By: Stephano Pascali and Alexander Goleszny

So, you want to build some natural gas wells? Sounds profitable! Let’s quickly go through how you can make some money with your newfound passion. The first thing you should know is that natural gas is an extremely precarious compound to extract from the ground. Even after you find gas deep below the earth’s surface, the process of digging a well is not exactly straightforward. It is very delicate, and if you mess up in any way, the surrounding ground and water will be significantly contaminated. Once this is all done, you have yourself a wonderful gas well, expected to kick back cash for the next 30 years. After which, you’ll need to spend some money to cap the well (at least according to US regulations) so that it doesn’t continue to spew methane into the atmosphere. But you wouldn’t want to do that, especially if you’re a large well-capitalized oil company...

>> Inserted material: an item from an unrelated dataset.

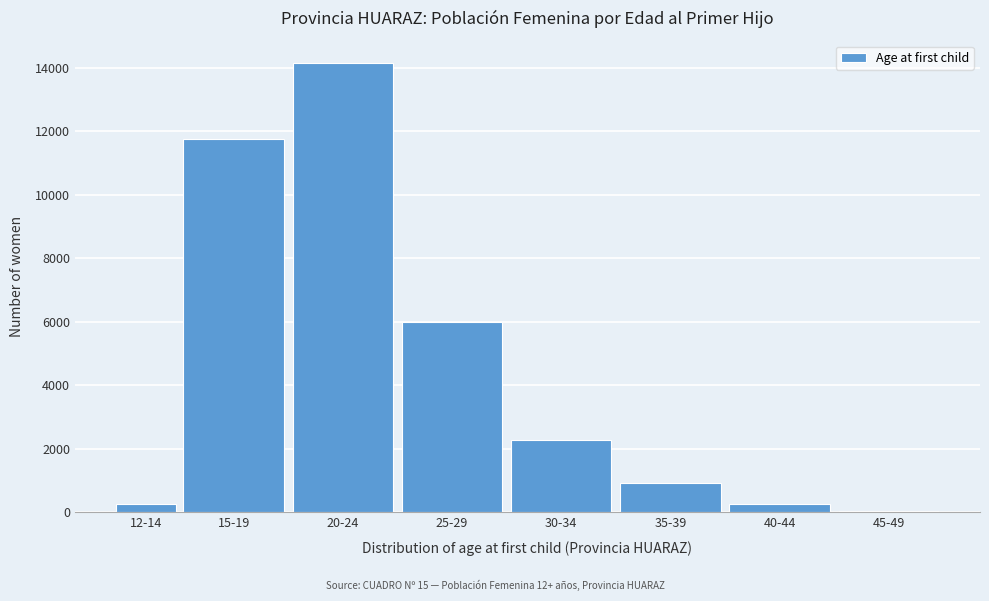

What is the greatest value displayed?

14144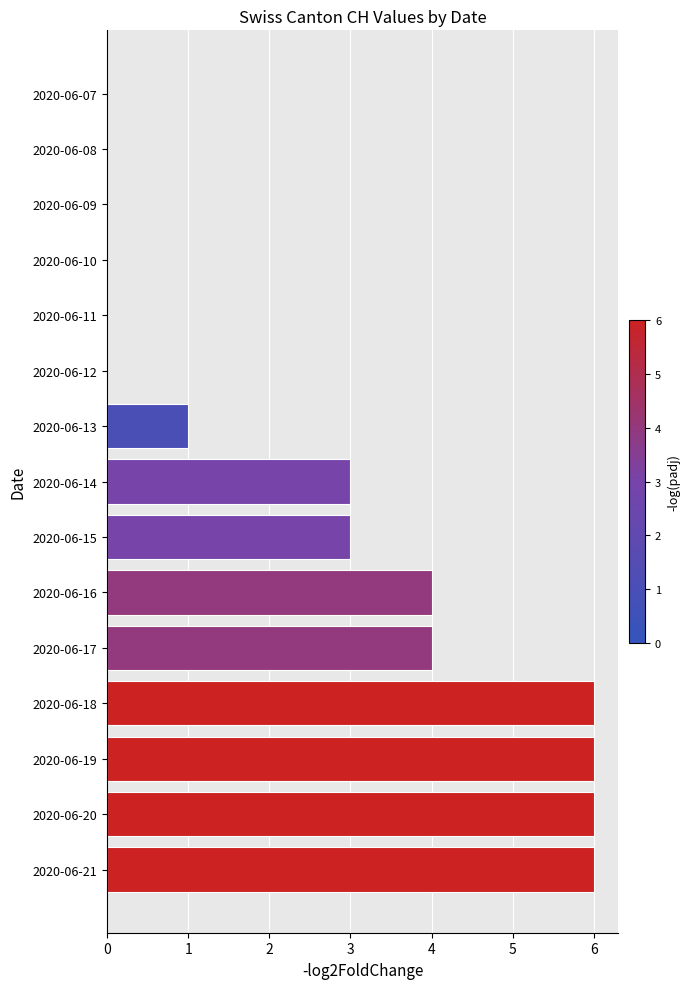

Which has a higher value, 2020-06-09 or 2020-06-19?

2020-06-19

The issue is that as your wells get closer to that 30-year mark, the capping expense, which was once a cost 30 years out, becomes much more real as its present value grows. So real, in fact, that there comes a point in time where the asset (value of extractable gas left in the well) becomes eclipsed by the liability (cost of capping the well after its useful life). In theory, this would mean that you would have to pay the buyer of a well to acquire it. Unless, of course, the buyer is a company like Diversified Energy that wouldn’t have to pay back the liability for a much longer period, or at all. In that case, the well would be worth close to the full value of the asset to the buyer, and you could sell it for much more than it is worth to you. This cost-saving (at the sake of the environment) could be pretty significant.

 

Diversified Energy Co.

Diversified Energy Co. is the largest owner of gas wells on US soil, dwarfing the likes of Exxon and Chevron. It has made a name for itself by acquiring essentially dead wells and claiming to be able to extract gas from them for many more years. By doing this, it can extend the capping liability so far into the future that it is virtually worthless at the time of purchase. This means that it is willing to buy wells for much more than they are currently valued. In 2018, Diversified bought a portfolio of wells from CNX Resources Corp. CNX had a listed cleanup liability of $197M for these wells, Diversified put the liability for these same wells at only $14M.

What is even more startling is the fact that Diversified Energy maintains a dividend, even though its ability to pay for future capping expenses has been put into serious question. It seems that this company may never plan on capping most of its wells, and when the regulatory agency asks it to, it will claim to be able to further extend the life of the well. If the regulatory agency would press a company on this matter, it could simply point to its mess of a balance sheet and claim it lacks the funds to cap any of its wells.

This has led to hundreds of thousands of wells across the United States being left abandoned, orphaned, continually emitting methane gas into the atmosphere. More importantly, though, they have no owner to cap them and clean them up, forcing the government to spend billions of dollars doing what oil companies should have done themselves.

These orphaned wells could be considered a modern-day rendition of Annie, if Annie spewed methane gas into the atmosphere and her bankrupt parents forced the government to shell out billions of dollars to fix the problem they created.